SHAW: He is trying to climb the highest mountain in American politics and I'm must saying, he now has a giant loadstone on his back as he tries to make it up.

IHEJIRIKA: I think that's tragic. I think it's tragic that it has become a giant loadstone, because we do not hold any other candidate up to that standard. Yes, he sat in those pews. Yes, his pastor is who is pastor is.

WEISMAN: I believe he said originally that he didn't sit there by the way. And then he changed his --

IHEJIRIKA: And that's the other thing. Exactly how controversial were the statements that Senator Obama heard at that time? The issue here is we are asking Senator Obama to distance himself from his church. Did we ask Senator Clinton to do the same thing? Did we ask the same of any of the other candidates that ran for president? I think this is a new standard.

We first observed this false assertion -- that Obama flip-flopped on whether he was in attendance for the Wright statements highlighted by the media -- when Lynn Sweet advanced it on her Sun-Times blog hours after Obama's speech on Tuesday. As we noted, it relies on a careless reading of Obama's comments about Wright both prior to the speech and during it. And sure enough, Sweet's misinterpretation subsequently spread like wildfire through the national media. It doesn't help when folks like Weisman continue to peddle it.

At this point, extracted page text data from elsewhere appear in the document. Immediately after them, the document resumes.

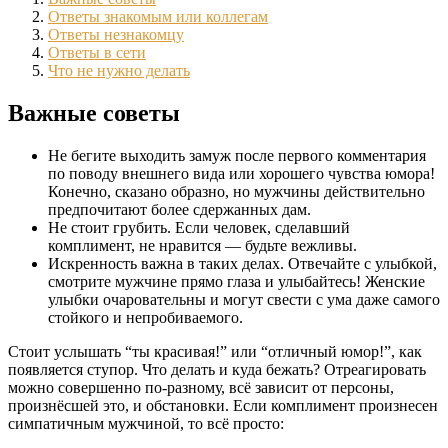
Ответы знакомым или коллегам
Ответы незнакомцу
Ответы в сети
Что не нужно делать
Важные советы
Не бегите выходить замуж после первого комментария
по поводу внешнего вида или хорошего чувства юмора!
Конечно, сказано образно, но мужчины действительно
предпочитают более сдержанных дам.
Не стоит грубить. Если человек, сделавший
комплимент, не нравится — будьте вежливы.
Искренность важна в таких делах. Отвечайте с улыбкой,
смотрите мужчине прямо глаза и улыбайтесь! Женские
улыбки очаровательны и могут свести с ума даже самого
стойкого и непробиваемого.
Стоит услышать “ты красивая!” или “отличный юмор!”, как
появляется ступор. Что делать и куда бежать? Отреагировать
можно совершенно по-разному, всё зависит от персоны,
произнёсшей это, и обстановки. Если комплимент произнесен
симпатичным мужчиной, то всё просто: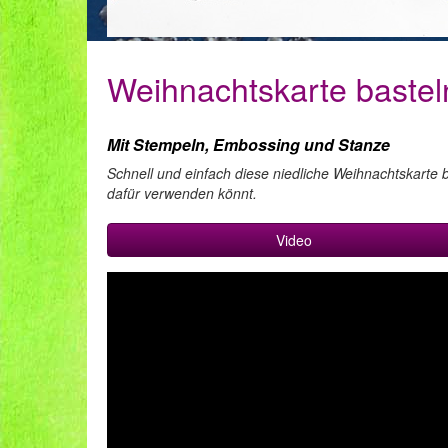
Weihnachtskarte bastel
Mit Stempeln, Embossing und Stanze
Schnell und einfach diese niedliche Weihnachtskarte b
dafür verwenden könnt.
Video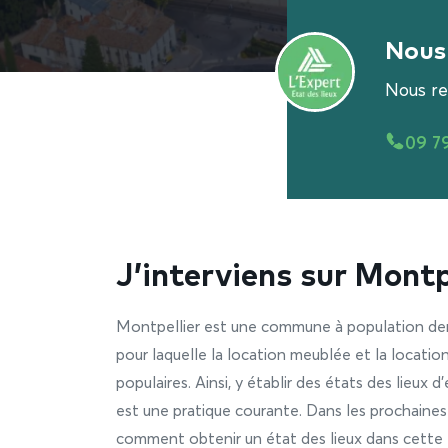
Nous 
Nous re
09 7
J’interviens sur Montp
Montpellier est une commune à population dens
pour laquelle la location meublée et la location
populaires. Ainsi, y établir des états des lieux d
est une pratique courante. Dans les prochaines
comment obtenir un état des lieux dans cette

To David Mendell's credit, as the Chicago Tonight discussion progressed, he provided some important context regarding the environment at Trinity United Church of Christ and added that "it's a shame that this church has gotten this kind of reputation nationally":

MENDELL: He has a very liberal church there. He allows homosexuals to worship there. There are whites in the pews, where as you go to most black churches in Chicago and you don't see any whites. I think, if anything, it's a shame that his church has gotten this kind of reputation nationally. I think it's -- I don't think it's -- even though he --

WEISMAN: Is it a false standard, as she says, that we're holding him to?

MENDELL: I think so.

AP sportswriter Jim Litke then made an admirable, if flawed, effort to bring up the controversial statements by McCain's spiritual associates:

LITKE: It's not an entirely false standard because at some point I expect McCain's two whack-job religious guys will show up too. He's got --

WEISMAN: What does that mean -- two whack job religious ties?

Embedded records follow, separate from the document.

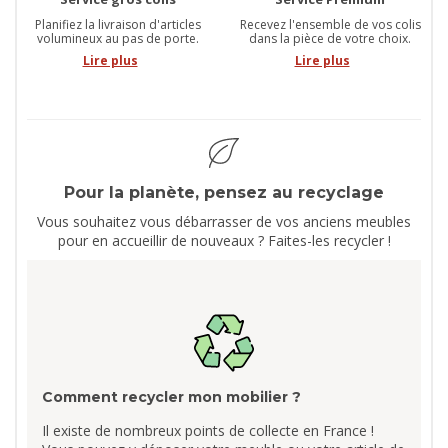
Planifiez la livraison d'articles
Recevez l'ensemble de vos colis
volumineux au pas de porte.
dans la pièce de votre choix.
Lire plus
Lire plus
Pour la planète, pensez au recyclage
Vous souhaitez vous débarrasser de vos anciens meubles
pour en accueillir de nouveaux ? Faites-les recycler !
Comment recycler mon mobilier ?
Il existe de nombreux points de collecte en France !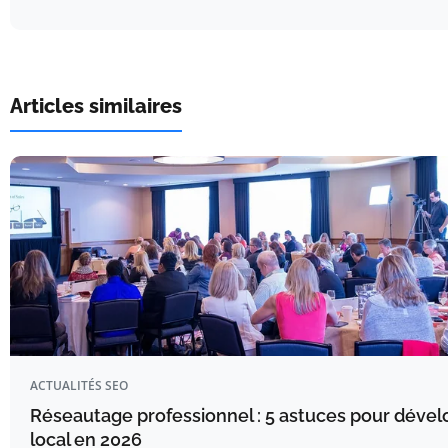
Articles similaires
ACTUALITÉS SEO
Réseautage professionnel : 5 astuces pour dével
local en 2026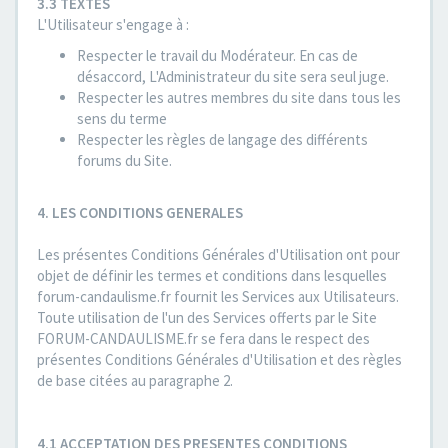
3.3 TEXTES
L'Utilisateur s'engage à :
Respecter le travail du Modérateur. En cas de
désaccord, L'Administrateur du site sera seul juge.
Respecter les autres membres du site dans tous les
sens du terme
Respecter les règles de langage des différents
forums du Site.
4. LES CONDITIONS GENERALES
Les présentes Conditions Générales d'Utilisation ont pour
objet de définir les termes et conditions dans lesquelles
forum-candaulisme.fr fournit les Services aux Utilisateurs.
Toute utilisation de l'un des Services offerts par le Site
FORUM-CANDAULISME.fr se fera dans le respect des
présentes Conditions Générales d'Utilisation et des règles
de base citées au paragraphe 2.
4.1 ACCEPTATION DES PRESENTES CONDITIONS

LITKE: Well, he's got one priest -- not a priest, a pastor who introduced him at a campaign appearance who's got some crazy anti-Catholic speech, I think on video. And the guy who introduced him a month ago -- not Cunningham, but after the radio host -- another pastor with another completely off-the-charts theory about religion. And at some point, you know, if that becomes a campaign issue and we start dumping that stuff on the air and that becomes the basis by which we judge, Obama will probably look fairly moderate compared to some of the guys who have been tied to various campaigns.

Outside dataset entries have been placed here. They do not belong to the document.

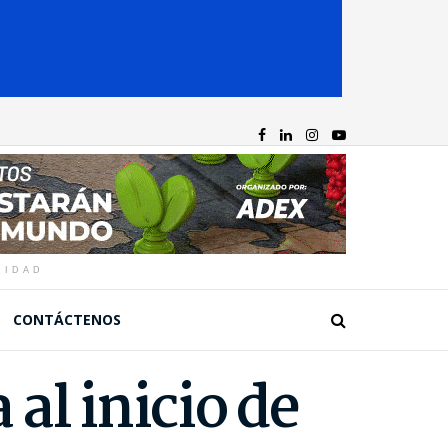
CIDAD
CONTÁCTENOS
 al inicio de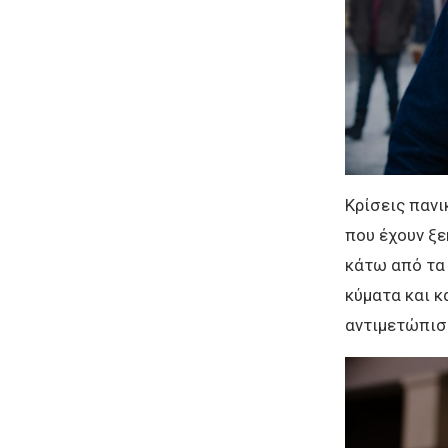
Κρίσεις πανι
που έχουν ξε
κάτω από τα 
κύματα και κ
αντιμετώπισε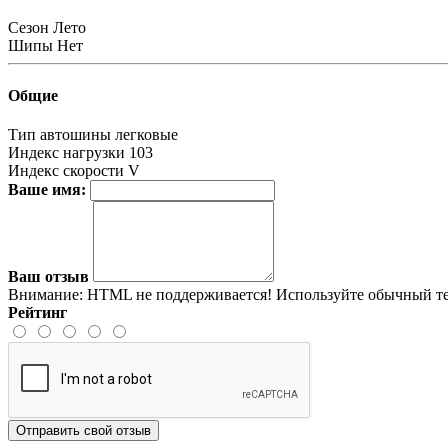
Сезон
Лето
Шипы
Нет
Общие
Тип автошины
легковые
Индекс нагрузки
103
Индекс скорости
V
Ваше имя:
Ваш отзыв
Внимание:
HTML не поддерживается! Используйте обычный те
Рейтинг
Отправить свой отзыв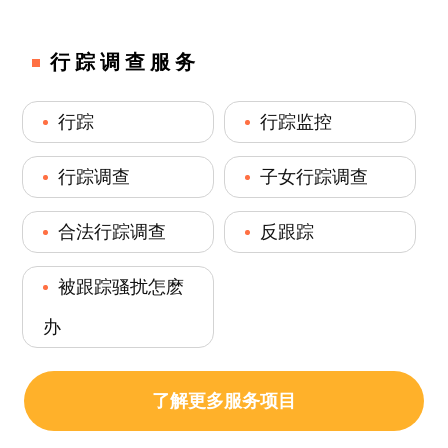
行踪调查服务
行踪
行踪监控
行踪调查
子女行踪调查
合法行踪调查
反跟踪
被跟踪骚扰怎麽
办
了解更多服务项目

I'm not sure how the media's hesitancy to highlight the comments of these two conservative pastors -- John Hagee and Rod Parsley -- supports Litke's argument that there's no double standard. He seems to assume that they're going to ultimately garner the same degree of attention so far devoted to Wright, which seems highly unlikely.

Nonetheless, he was on the right track by bringing them up in this context (albeit without the necessary details).

We'll be writing more about McCain's connection to Hagee and Parsley, and the media's relative lack of coverage, in the coming weeks. In the meantime, for more on Hagee's anti-Catholic rants -- and his claim that Hurricane Katrina was God punishing New Orleans for its sinning ways -- check out Archpundit's helpful compilations. For more on Parsley, who has compared Planned Parenthood to the Nazis and "called upon Christians to wage a 'war' against the 'false religion' of Islam with the aim of destroying it," check out Sam Stein at The Huffington Post and David Corn at Mother Jones.